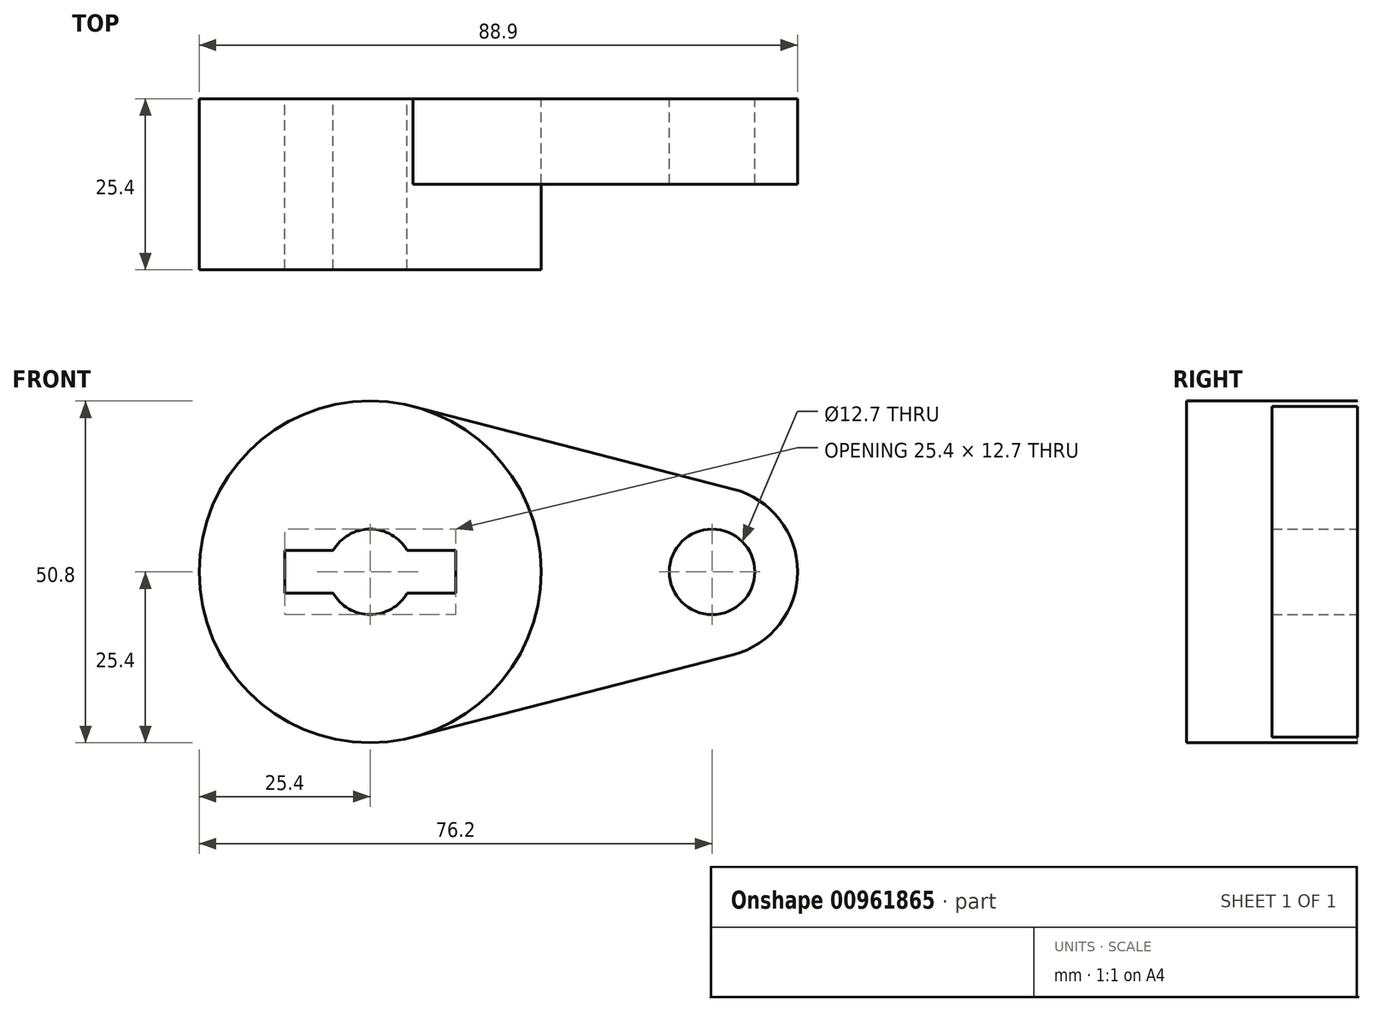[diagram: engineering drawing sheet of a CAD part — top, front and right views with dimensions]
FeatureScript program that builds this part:
annotation { "Feature Type Name" : "Feature", "Feature Type Description" : "" }
export const myFeature = defineFeature(function(context is Context, id is Id, definition is map)
    precondition{}
    {
        {
            var Q0;
            Q0=qCreatedBy(makeId("Front.planeOp"),FACE);
            var sketch = newSketch(context, id + "F0", { "sketchPlane" : qUnion([Q0])});
            skCircle(sketch, "E0", {"center": v(0, 0) * mm, "radius": 25.4 * mm});
            skCircle(sketch, "E1", {"center": v(50.8, 0) * mm, "radius": 12.7 * mm});
            skLineSegment(sketch, "E2", {"start": v(6.35, 24.6) * mm, "end": v(53.98, 12.3) * mm});
            skLineSegment(sketch, "E3", {"start": v(6.35, -24.6) * mm, "end": v(53.98, -12.3) * mm});
            skCircle(sketch, "E4", {"center": v(0, 0) * mm, "radius": 6.35 * mm});
            skCircle(sketch, "E5", {"center": v(50.8, 0) * mm, "radius": 6.35 * mm});
            skLineSegment(sketch, "E6.bottom", {"start": v(12.7, 3.18) * mm, "end": v(-12.7, 3.18) * mm});
            skLineSegment(sketch, "E6.top", {"start": v(12.7, -3.18) * mm, "end": v(-12.7, -3.18) * mm});
            skLineSegment(sketch, "E6.left", {"start": v(12.7, 3.18) * mm, "end": v(12.7, -3.18) * mm});
            skLineSegment(sketch, "E6.right", {"start": v(-12.7, 3.18) * mm, "end": v(-12.7, -3.18) * mm});
            skSolve(sketch);
        }
        {
            var Q0;
            {var subQ7=sQuery(id+"F0.wireOp",EDGE,"E6.left");Q0=makeQuery(id+"F0.imprint","IMPRINT",FACE,{"disambiguationData":[TD([[makeQuery(id+"F0.imprint","IMPRINT",EDGE,{"derivedFrom":subQ7}),1.0]])]});}
            extrude(context, id + "F1", {"entities" : qUnion([Q0]), "depth" : 25.4 * mm, "offsetDistance" : 25.4 * mm});
        }
        {
            var Q0;
            {var subQ0=sQuery(id+"F0.wireOp",EDGE,"E2");Q0=makeQuery(id+"F0.imprint","IMPRINT",FACE,{"disambiguationData":[TD([[makeQuery(id+"F0.imprint","IMPRINT",EDGE,{"derivedFrom":subQ0}),-1.0]])]});}
            var Q1;
            Q1=makeQuery(id+"F0.imprint","IMPRINT",FACE,{"disambiguationData":[TD([[makeQuery(id+"F0.imprint","IMPRINT",EDGE,{"derivedFrom":sQuery(id+"F0.wireOp",EDGE,"E5")}),-1.0]])]});
            extrude(context, id + "F2", {"entities" : qUnion([Q0, Q1]), "depth" : 12.7 * mm, "offsetDistance" : 25.4 * mm});
        }
    });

### Problem to solve
Rewrite the material above, changing every "depth" to "extrudeDepth" and leaving everything else as it is. Omit the pictures.

### Reply
[diagram: engineering drawing sheet of a CAD part — top, front and right views with dimensions]
FeatureScript program that builds this part:
annotation { "Feature Type Name" : "Feature", "Feature Type Description" : "" }
export const myFeature = defineFeature(function(context is Context, id is Id, definition is map)
    precondition{}
    {
        {
            var Q0;
            Q0=qCreatedBy(makeId("Front.planeOp"),FACE);
            var sketch = newSketch(context, id + "F0", { "sketchPlane" : qUnion([Q0])});
            skCircle(sketch, "E0", {"center": v(0, 0) * mm, "radius": 25.4 * mm});
            skCircle(sketch, "E1", {"center": v(50.8, 0) * mm, "radius": 12.7 * mm});
            skLineSegment(sketch, "E2", {"start": v(6.35, 24.6) * mm, "end": v(53.98, 12.3) * mm});
            skLineSegment(sketch, "E3", {"start": v(6.35, -24.6) * mm, "end": v(53.98, -12.3) * mm});
            skCircle(sketch, "E4", {"center": v(0, 0) * mm, "radius": 6.35 * mm});
            skCircle(sketch, "E5", {"center": v(50.8, 0) * mm, "radius": 6.35 * mm});
            skLineSegment(sketch, "E6.bottom", {"start": v(12.7, 3.18) * mm, "end": v(-12.7, 3.18) * mm});
            skLineSegment(sketch, "E6.top", {"start": v(12.7, -3.18) * mm, "end": v(-12.7, -3.18) * mm});
            skLineSegment(sketch, "E6.left", {"start": v(12.7, 3.18) * mm, "end": v(12.7, -3.18) * mm});
            skLineSegment(sketch, "E6.right", {"start": v(-12.7, 3.18) * mm, "end": v(-12.7, -3.18) * mm});
            skSolve(sketch);
        }
        {
            var Q0;
            {var subQ7=sQuery(id+"F0.wireOp",EDGE,"E6.left");Q0=makeQuery(id+"F0.imprint","IMPRINT",FACE,{"disambiguationData":[TD([[makeQuery(id+"F0.imprint","IMPRINT",EDGE,{"derivedFrom":subQ7}),1.0]])]});}
            extrude(context, id + "F1", {"entities" : qUnion([Q0]), "extrudeDepth" : 25.4 * mm, "offsetDistance" : 25.4 * mm});
        }
        {
            var Q0;
            {var subQ0=sQuery(id+"F0.wireOp",EDGE,"E2");Q0=makeQuery(id+"F0.imprint","IMPRINT",FACE,{"disambiguationData":[TD([[makeQuery(id+"F0.imprint","IMPRINT",EDGE,{"derivedFrom":subQ0}),-1.0]])]});}
            var Q1;
            Q1=makeQuery(id+"F0.imprint","IMPRINT",FACE,{"disambiguationData":[TD([[makeQuery(id+"F0.imprint","IMPRINT",EDGE,{"derivedFrom":sQuery(id+"F0.wireOp",EDGE,"E5")}),-1.0]])]});
            extrude(context, id + "F2", {"entities" : qUnion([Q0, Q1]), "extrudeDepth" : 12.7 * mm, "offsetDistance" : 25.4 * mm});
        }
    });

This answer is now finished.